◆ **Supplied passage**
^^^^
Reiss on Drop in FHA Premium

Law360 quoted me in FHA Premium Cut Sets Up Fight Over Future Of Housing (behind a paywall). It reads in part,

President Barack Obama’s plan to lower premiums on Federal Housing Administration insurance has rekindled a battle with Republicans over the rehabilitation of the recently bailed out government mortgage insurer and the government’s role in the U.S. housing market more broadly.

Obama on Thursday officially laid out a plan that would see the FHA charge borrowers half a percentage point less on mortgage insurance premiums beginning this month in a move to boost affordability for the low- and middle-income borrowers who traditionally rely on FHA-backed mortgages.

The announcement came as the FHA continues to recover from a post-financial crisis shortfall that saw the long-standing program receive a $1.7 billion bailout from the U.S. Department of the Treasury in 2013, the first time the FHA has needed federal support.

Obama’s move on mortgage insurance premiums could make the road to a secure FHA take that much longer, and, coupled with earlier policy changes by the Federal Housing Finance Agency on mortgages backed by Fannie Mae and Freddie Mac, set up a renewed fight with Republicans over government support for the housing market.
^^^^
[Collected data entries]
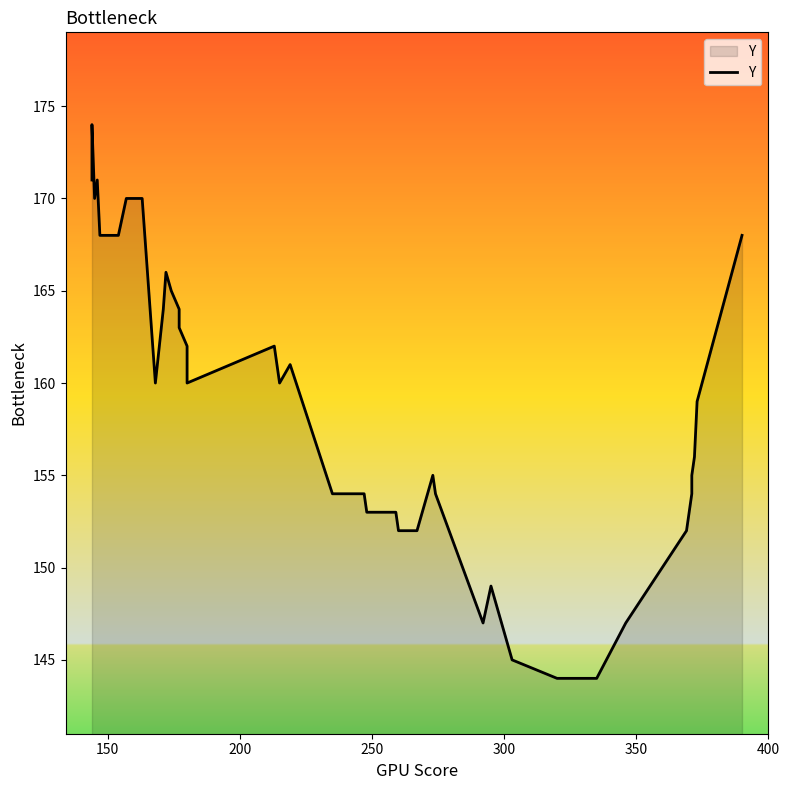

What is the difference between the maximum and minimum values?

30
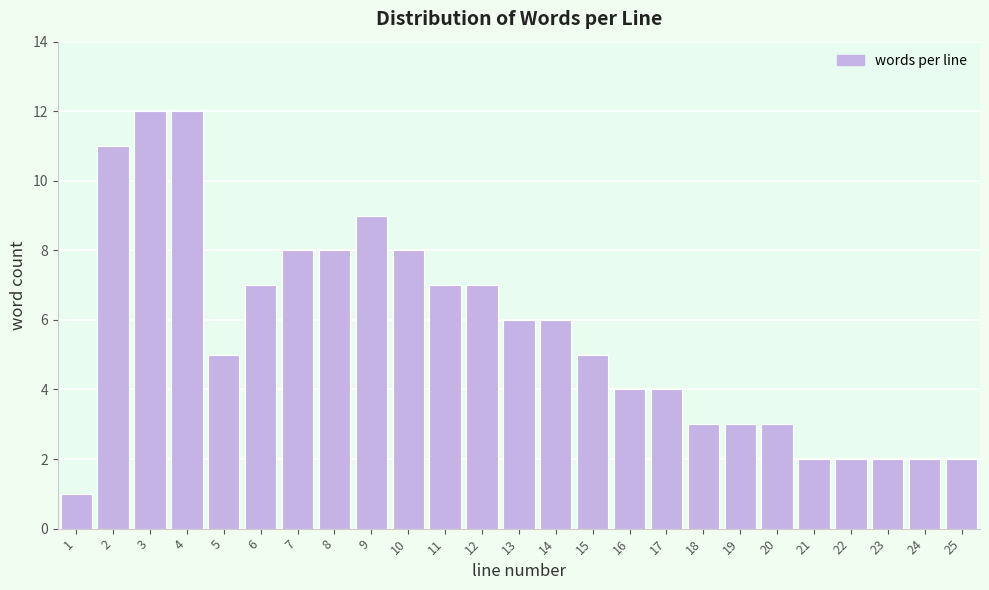

Reading right to left, extract all data points from this chart.

25=2	24=2	23=2	22=2	21=2	20=3	19=3	18=3	17=4	16=4	15=5	14=6	13=6	12=7	11=7	10=8	9=9	8=8	7=8	6=7	5=5	4=12	3=12	2=11	1=1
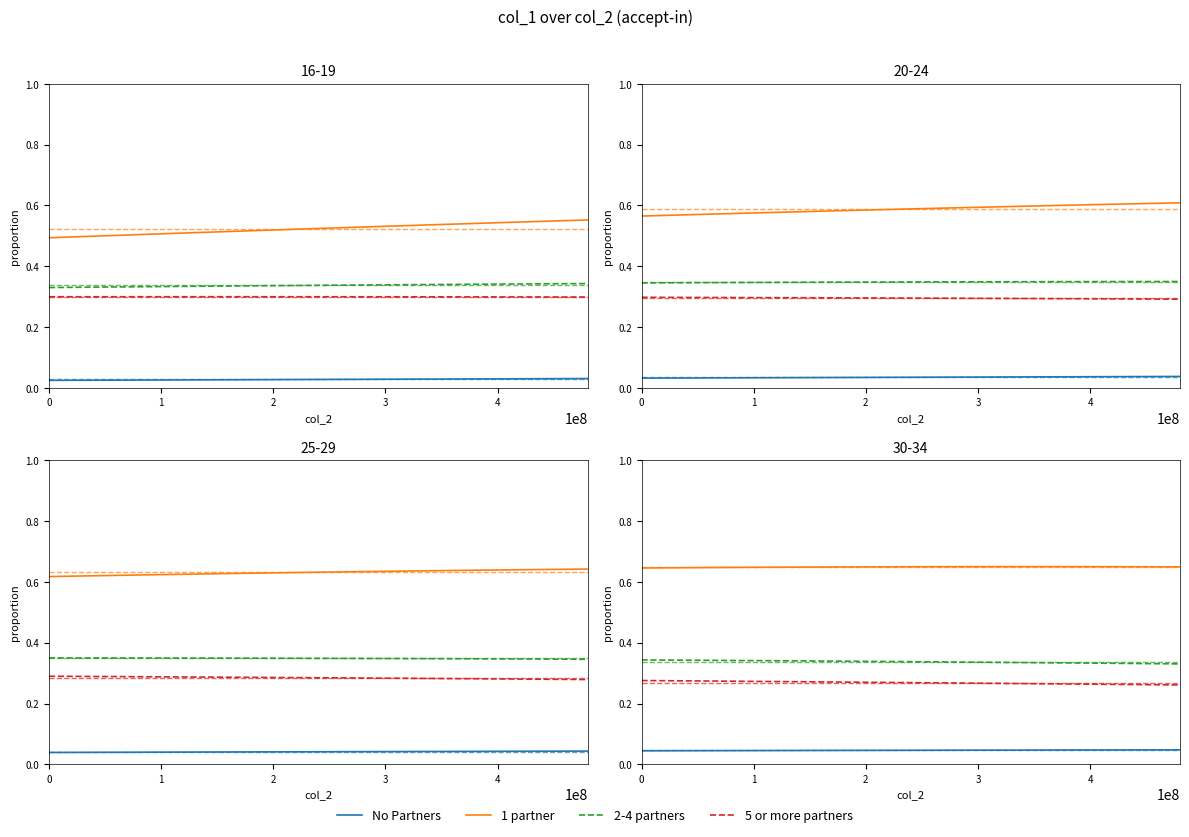

Count the 1 partner values in the range 0 to 1.

20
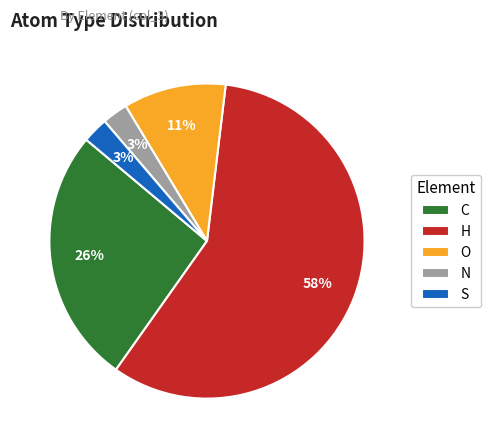

The O slice represents 17% of the pie. True or false?

False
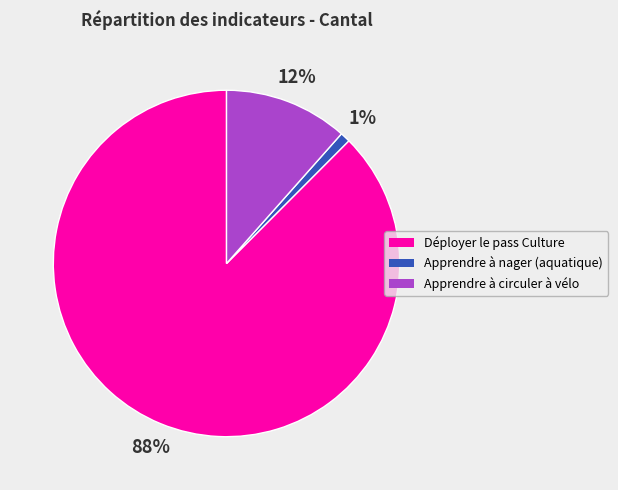

Which category has the smallest portion of the pie?

Apprendre à nager (aquatique)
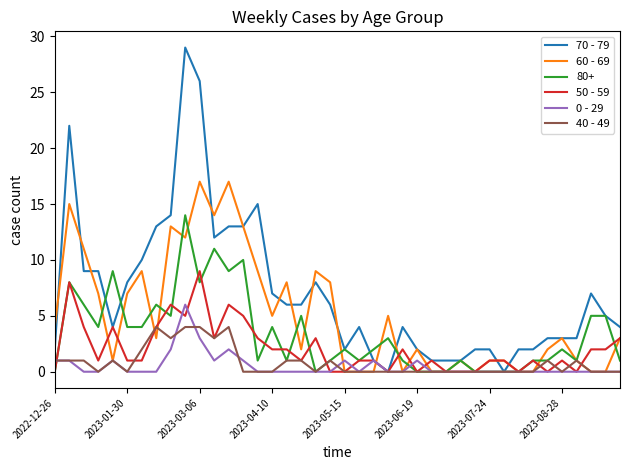

List the series in order of their peak value, lowest first.

40 - 49, 0 - 29, 50 - 59, 80+, 60 - 69, 70 - 79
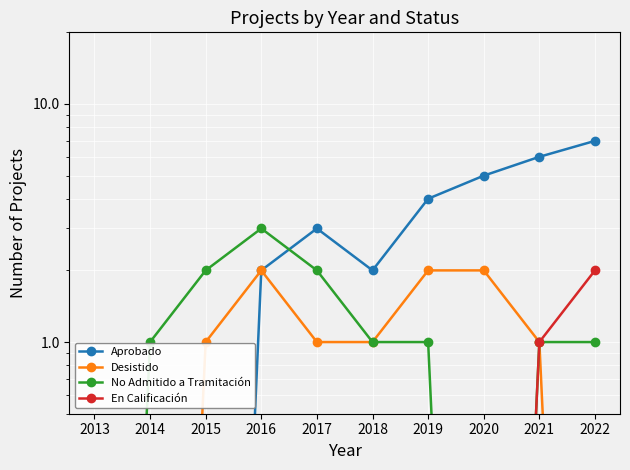

What are all the series names shown in the legend?

Aprobado, Desistido, No Admitido a Tramitación, En Calificación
^^^^
◆ **Activity list**
[A] Reproduce every one of the collected data entry rows line for line, leaving out the pictures.
[B] Proceed with the passage on the FHA premium cut, picking up right after its last sentence.

◆ **List of answers**
[A]
What is the difference between the maximum and minimum values?

30

Reading right to left, extract all data points from this chart.

25=2	24=2	23=2	22=2	21=2	20=3	19=3	18=3	17=4	16=4	15=5	14=6	13=6	12=7	11=7	10=8	9=9	8=8	7=8	6=7	5=5	4=12	3=12	2=11	1=1

Count the 1 partner values in the range 0 to 1.

20

The O slice represents 17% of the pie. True or false?

False

Which category has the smallest portion of the pie?

Apprendre à nager (aquatique)

List the series in order of their peak value, lowest first.

40 - 49, 0 - 29, 50 - 59, 80+, 60 - 69, 70 - 79

What are all the series names shown in the legend?

Aprobado, Desistido, No Admitido a Tramitación, En Calificación

[B]
“What’s at stake is not just housing prices and mortgage rates,” Brooklyn Law School professor David Reiss said. “What’s implicit of all of this is: What’s the appropriate role of the government in the housing market?”

The president’s plan would see the FHA charge borrowers 0.85 percent annual premiums on their mortgage insurance, down from the 1.35 percent they currently pay. First-time homebuyers will see a $900 drop in their mortgage payments each year under the new policy, according to a fact sheet released Wednesday by the White House.

“It’ll help make owning a home more affordable for millions” around the country, Obama said in a speech in Phoenix on Thursday.

Housing analysts said that the move could help boost the housing market at the margins but would not entice a large number of first-time buyers to get into the housing market.

The lower mortgage insurance premium will prove to be “marginally beneficial for the average borrower, in our opinion, and consequently, we do not believe this news … is a catalyst for higher housing demand and higher earnings estimates,” Sterne Agee analyst Jay McCanless said in a note Thursday.

But what the rate cut does is put in clear relief Obama’s plan to boost the housing market and provide a strong government role in that key economic sector, even if it means potentially putting added pressure on the agencies that provide government assistance to the housing market. Those agencies include the FHA as well as the Federal Housing Finance Agency and the two failed mortgage giants over which it has authority, Fannie Mae and Freddie Mac.

“The tension is between financial responsibility and public policy about housing,” Reiss said.

In the FHA’s case, lowering the mortgage insurance premium is likely to increase the amount of time that the agency will need to get to a 2 percent capital level that is mandated by Congress.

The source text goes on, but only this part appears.